Example: The semantics of the “DO” statement are (they’re better described by Tsichrtizis in his paper) that we execute the loop body a number of times equal to the value of xi (if it is 0, we do not execute the loop at all).  The Si statements can be any program statement except another loop (since we are looking at programs without nesting- even allowing one level of nesting makes this problem undecidable).

So, here are two programs x1 is our input variable and x0 is our output variable:

P1:

x0 <- 0
DO x1
x0 <- x0 + 1
END

P2:

x0 <- x1

These programs are equivalent as long as we do not allow our input values to be negative (which seems to be the convention) because both programs will copy the integer value in x1 into x0 (though P1 does it more slowly).  Suppose we used the alternate P1

P1′:

x0 <- 0
DO x1
x0 <- x0 + 1
x0 <- x0 + 1
END

..this has the effect of making x0‘s value twice the value of x1.  While P1 and P2 will still have the same value in x0 if x1=0, any other value in x1 will result in different outputs, making our programs inequivalent.

Reduction: Constable, Hunt, and Sahni use 3SAT.  The basic idea is to use loops that execute at most once as if statements.  (I don’t think they have a loop that iterates more than once in the whole program).  So for example, they will set up a clause variable Ci that will be set to 1 if any of its literal variables are true with a subprogram like:

Ci <- 0
DO Ci1  (Ci1 is the first literal of clause i)
Ci <- 1 (Technically this is Ci <- 0 followed by Ci <- Ci +1)
END

DO Ci2
Ci <- 1
END

DO Ci3
Ci <- 1
END

..each of the loops will set Ci to 1 if the literal is true, and leave it alone if the literal is false.

So, with that in mind, we take a 3SAT formula and write a program:

  • Our input variables are the variables to the formula.
  • We create the negations of all of the variables in an if statement  (this way we have both positive and negative literals for each variable)
  • We compute all of the Ci variables as above
  • We compute the negations of all of the Ci variables. (we need this because our loop-based if statement can only do things if a variable is 1, not 0)
  • We create a variable P that is initially 1.  If any of the negated Ci variables are 1 (so the regular Ci variable was 0, so the clause was not satisfied), we reset P to 0.  P is our output variable.

This program will output P to 1 if its inputs form a satisfiable arrangement of variables, and will output 0 otherwise.  This is our P1 program.
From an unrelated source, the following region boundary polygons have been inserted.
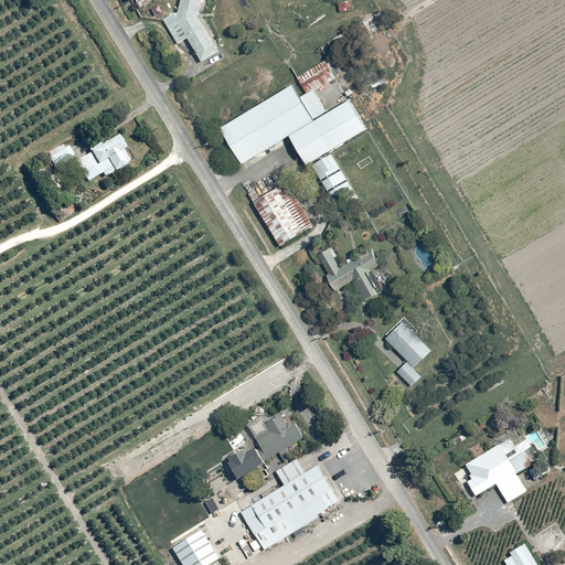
[(180,0),(178,13),(163,21),(178,45),(188,39),(201,63),(222,52),(200,13),(203,0),(180,0)]
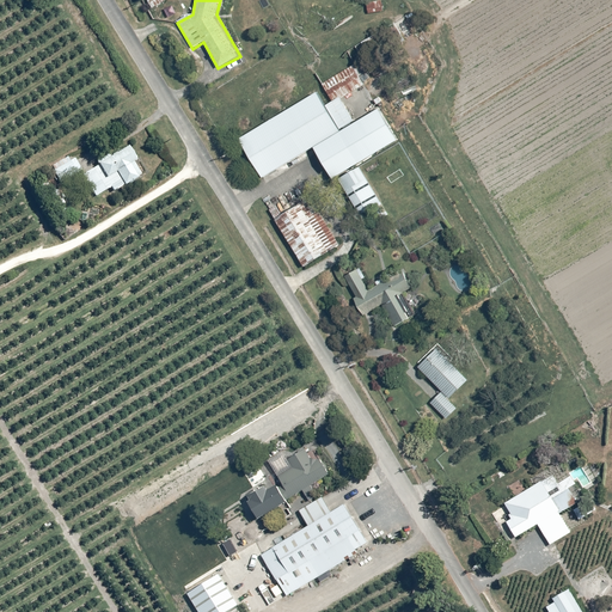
[(325,106),(316,92),(238,140),(261,179),(312,148),(331,181),(336,177),(357,215),(375,204),(384,218),(389,215),(357,164),(398,140),(378,108),(355,122),(342,101),(366,86),(360,77),(365,74),(356,61),(379,48),(373,37),(347,53),(354,65),(322,84),(332,102),(325,106)]
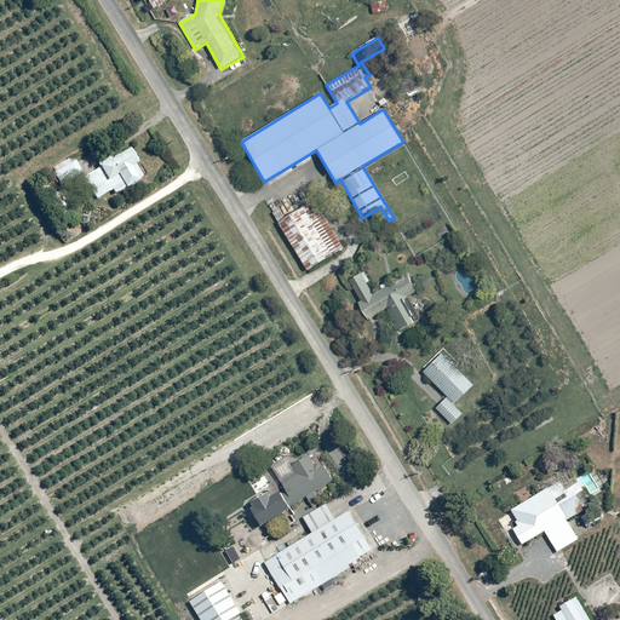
[(84,176),(96,199),(122,185),(125,189),(143,179),(131,156),(124,160),(120,153),(97,165),(98,168),(84,176)]
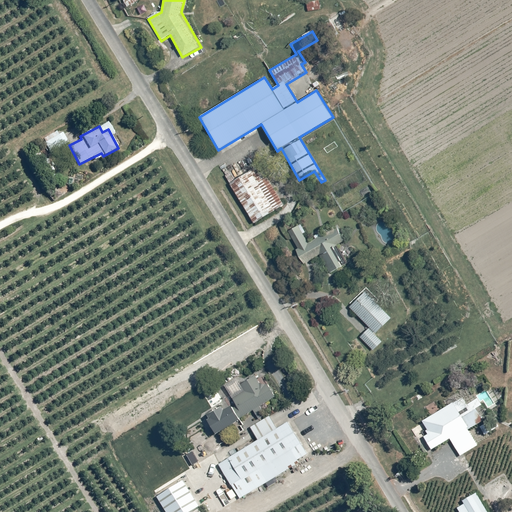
[(56,131),(43,139),(46,142),(44,143),(49,152),(67,140),(62,132),(58,134),(56,131)]
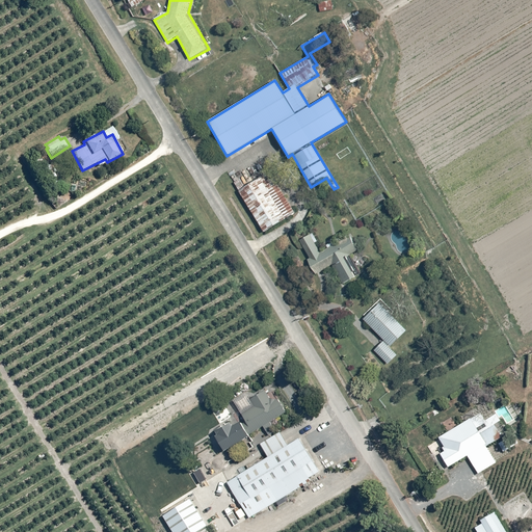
[(234,182),(263,232),(295,212),(270,171),(249,184),(244,176),(234,182)]
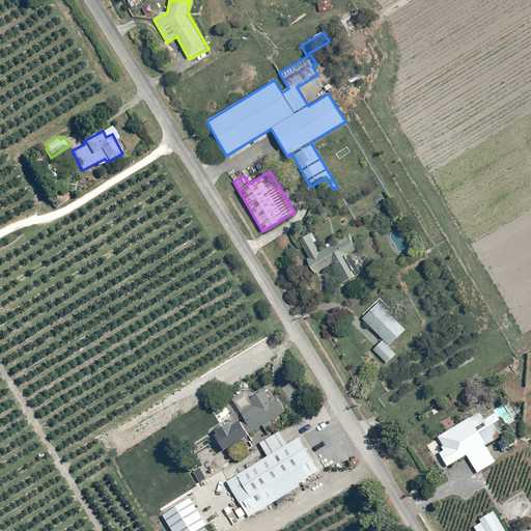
[(299,238),(308,258),(306,259),(313,275),(333,264),(342,283),(355,277),(344,255),(358,248),(350,231),(325,244),(327,247),(322,250),(311,231),(299,238)]
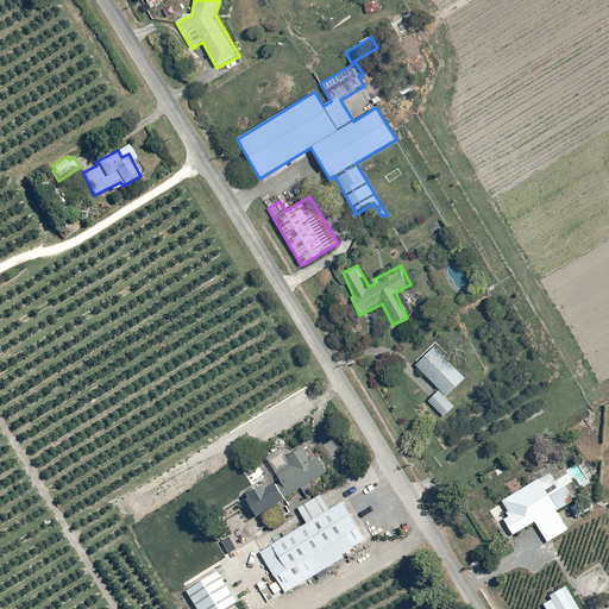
[(415,362),(418,365),(416,366),(439,390),(428,401),(443,416),(456,405),(447,396),(468,378),(447,357),(435,344),(415,362)]
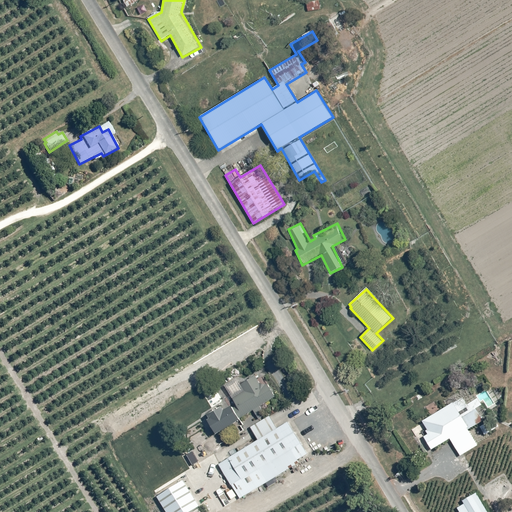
[(225,388),(233,401),(232,401),(234,405),(223,411),(221,407),(206,416),(208,420),(206,421),(215,436),(254,414),(257,420),(265,415),(260,406),(275,398),(263,377),(259,380),(256,375),(241,384),(239,380),(225,388)]
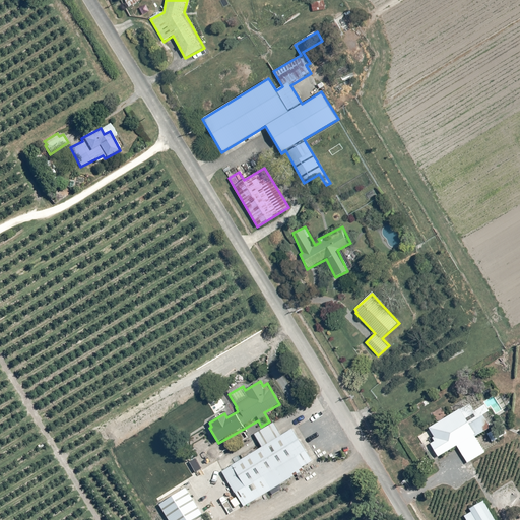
[(491,419),(493,418),(484,402),(462,414),(460,409),(428,428),(436,441),(430,444),(438,458),(457,447),(467,464),(485,453),(477,438),(495,428),(491,419)]
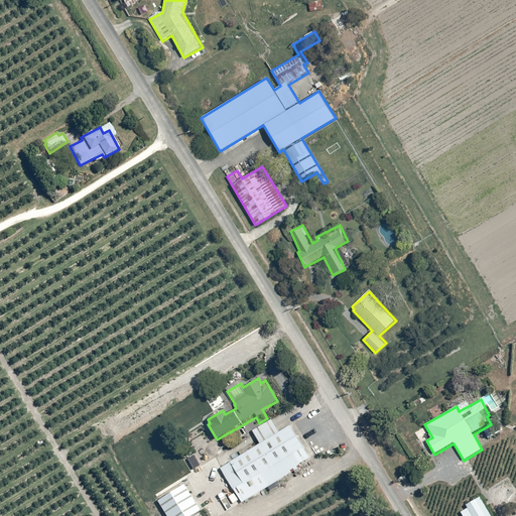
[(220,469),(240,504),(292,474),(290,470),(309,459),(290,426),(279,432),(271,419),(252,430),(260,444),(220,469)]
Our P2 program is a program that always outputs 0.  P1 and P2 will be different if and only if the formula is satisfiable.

Difficulty: 5. The reduction itself is pretty easy- “write a program that sees if the inputs are satisfiable”.  The hard part is realizing that you don’t really use the loop structure as a loop, and that you aren’t searching for an input to make it satisfiable, you’re just using whatever input the SAT instance gives you.